▸ Problem details:
Reproduce every line of the data below word for word, keeping the original line breaks, spelling, and characters.

Start of Input records

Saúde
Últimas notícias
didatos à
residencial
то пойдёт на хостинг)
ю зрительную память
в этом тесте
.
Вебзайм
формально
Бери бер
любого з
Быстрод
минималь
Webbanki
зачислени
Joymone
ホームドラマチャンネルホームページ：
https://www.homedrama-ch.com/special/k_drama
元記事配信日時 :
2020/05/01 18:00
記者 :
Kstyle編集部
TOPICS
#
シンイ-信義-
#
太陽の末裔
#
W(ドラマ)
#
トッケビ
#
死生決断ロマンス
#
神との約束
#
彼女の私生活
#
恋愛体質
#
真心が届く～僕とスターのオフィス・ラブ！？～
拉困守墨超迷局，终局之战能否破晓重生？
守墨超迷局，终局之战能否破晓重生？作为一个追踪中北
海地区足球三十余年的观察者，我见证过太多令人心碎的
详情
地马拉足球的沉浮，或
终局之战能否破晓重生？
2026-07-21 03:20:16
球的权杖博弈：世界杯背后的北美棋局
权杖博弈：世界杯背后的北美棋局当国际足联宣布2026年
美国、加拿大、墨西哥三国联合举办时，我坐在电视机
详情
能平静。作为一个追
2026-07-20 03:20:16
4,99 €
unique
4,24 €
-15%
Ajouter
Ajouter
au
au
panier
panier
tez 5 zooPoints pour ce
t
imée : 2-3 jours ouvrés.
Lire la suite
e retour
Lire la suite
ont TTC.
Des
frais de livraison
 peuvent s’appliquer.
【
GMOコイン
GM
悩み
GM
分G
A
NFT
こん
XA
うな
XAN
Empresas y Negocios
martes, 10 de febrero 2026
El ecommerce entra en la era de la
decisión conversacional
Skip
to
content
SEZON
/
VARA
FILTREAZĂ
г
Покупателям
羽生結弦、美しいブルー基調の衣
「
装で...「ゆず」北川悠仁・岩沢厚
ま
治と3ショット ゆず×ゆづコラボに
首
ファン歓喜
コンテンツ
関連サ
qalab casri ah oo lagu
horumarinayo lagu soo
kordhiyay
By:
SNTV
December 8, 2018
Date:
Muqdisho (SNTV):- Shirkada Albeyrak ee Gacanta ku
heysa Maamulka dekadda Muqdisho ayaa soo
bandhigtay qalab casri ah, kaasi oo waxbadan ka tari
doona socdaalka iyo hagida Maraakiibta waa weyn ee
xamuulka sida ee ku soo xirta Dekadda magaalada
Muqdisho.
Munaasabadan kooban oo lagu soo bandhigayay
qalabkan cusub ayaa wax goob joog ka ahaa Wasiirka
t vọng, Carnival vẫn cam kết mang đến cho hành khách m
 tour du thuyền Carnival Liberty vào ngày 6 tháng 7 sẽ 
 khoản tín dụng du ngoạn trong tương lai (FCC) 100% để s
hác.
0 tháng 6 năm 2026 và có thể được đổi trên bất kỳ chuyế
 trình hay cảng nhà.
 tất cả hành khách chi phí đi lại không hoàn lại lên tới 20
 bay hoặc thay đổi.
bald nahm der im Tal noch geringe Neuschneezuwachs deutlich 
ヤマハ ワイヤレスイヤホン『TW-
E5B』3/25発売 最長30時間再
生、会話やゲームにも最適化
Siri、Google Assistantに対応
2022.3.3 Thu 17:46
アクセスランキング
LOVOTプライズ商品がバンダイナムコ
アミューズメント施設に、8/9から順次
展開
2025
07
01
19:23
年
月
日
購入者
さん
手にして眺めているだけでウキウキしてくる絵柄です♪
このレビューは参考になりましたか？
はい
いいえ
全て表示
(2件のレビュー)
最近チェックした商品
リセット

End of Input records

▸ Reply to the task:
Saúde
Últimas notícias
didatos à
residencial
то пойдёт на хостинг)
ю зрительную память
в этом тесте
.
Вебзайм
формально
Бери бер
любого з
Быстрод
минималь
Webbanki
зачислени
Joymone
ホームドラマチャンネルホームページ：
https://www.homedrama-ch.com/special/k_drama
元記事配信日時 :
2020/05/01 18:00
記者 :
Kstyle編集部
TOPICS
#
シンイ-信義-
#
太陽の末裔
#
W(ドラマ)
#
トッケビ
#
死生決断ロマンス
#
神との約束
#
彼女の私生活
#
恋愛体質
#
真心が届く～僕とスターのオフィス・ラブ！？～
拉困守墨超迷局，终局之战能否破晓重生？
守墨超迷局，终局之战能否破晓重生？作为一个追踪中北
海地区足球三十余年的观察者，我见证过太多令人心碎的
详情
地马拉足球的沉浮，或
终局之战能否破晓重生？
2026-07-21 03:20:16
球的权杖博弈：世界杯背后的北美棋局
权杖博弈：世界杯背后的北美棋局当国际足联宣布2026年
美国、加拿大、墨西哥三国联合举办时，我坐在电视机
详情
能平静。作为一个追
2026-07-20 03:20:16
4,99 €
unique
4,24 €
-15%
Ajouter
Ajouter
au
au
panier
panier
tez 5 zooPoints pour ce
t
imée : 2-3 jours ouvrés.
Lire la suite
e retour
Lire la suite
ont TTC.
Des
frais de livraison
 peuvent s’appliquer.
【
GMOコイン
GM
悩み
GM
分G
A
NFT
こん
XA
うな
XAN
Empresas y Negocios
martes, 10 de febrero 2026
El ecommerce entra en la era de la
decisión conversacional
Skip
to
content
SEZON
/
VARA
FILTREAZĂ
г
Покупателям
羽生結弦、美しいブルー基調の衣
「
装で...「ゆず」北川悠仁・岩沢厚
ま
治と3ショット ゆず×ゆづコラボに
首
ファン歓喜
コンテンツ
関連サ
qalab casri ah oo lagu
horumarinayo lagu soo
kordhiyay
By:
SNTV
December 8, 2018
Date:
Muqdisho (SNTV):- Shirkada Albeyrak ee Gacanta ku
heysa Maamulka dekadda Muqdisho ayaa soo
bandhigtay qalab casri ah, kaasi oo waxbadan ka tari
doona socdaalka iyo hagida Maraakiibta waa weyn ee
xamuulka sida ee ku soo xirta Dekadda magaalada
Muqdisho.
Munaasabadan kooban oo lagu soo bandhigayay
qalabkan cusub ayaa wax goob joog ka ahaa Wasiirka
t vọng, Carnival vẫn cam kết mang đến cho hành khách m
 tour du thuyền Carnival Liberty vào ngày 6 tháng 7 sẽ 
 khoản tín dụng du ngoạn trong tương lai (FCC) 100% để s
hác.
0 tháng 6 năm 2026 và có thể được đổi trên bất kỳ chuyế
 trình hay cảng nhà.
 tất cả hành khách chi phí đi lại không hoàn lại lên tới 20
 bay hoặc thay đổi.
bald nahm der im Tal noch geringe Neuschneezuwachs deutlich 
ヤマハ ワイヤレスイヤホン『TW-
E5B』3/25発売 最長30時間再
生、会話やゲームにも最適化
Siri、Google Assistantに対応
2022.3.3 Thu 17:46
アクセスランキング
LOVOTプライズ商品がバンダイナムコ
アミューズメント施設に、8/9から順次
展開
2025
07
01
19:23
年
月
日
購入者
さん
手にして眺めているだけでウキウキしてくる絵柄です♪
このレビューは参考になりましたか？
はい
いいえ
全て表示
(2件のレビュー)
最近チェックした商品
リセット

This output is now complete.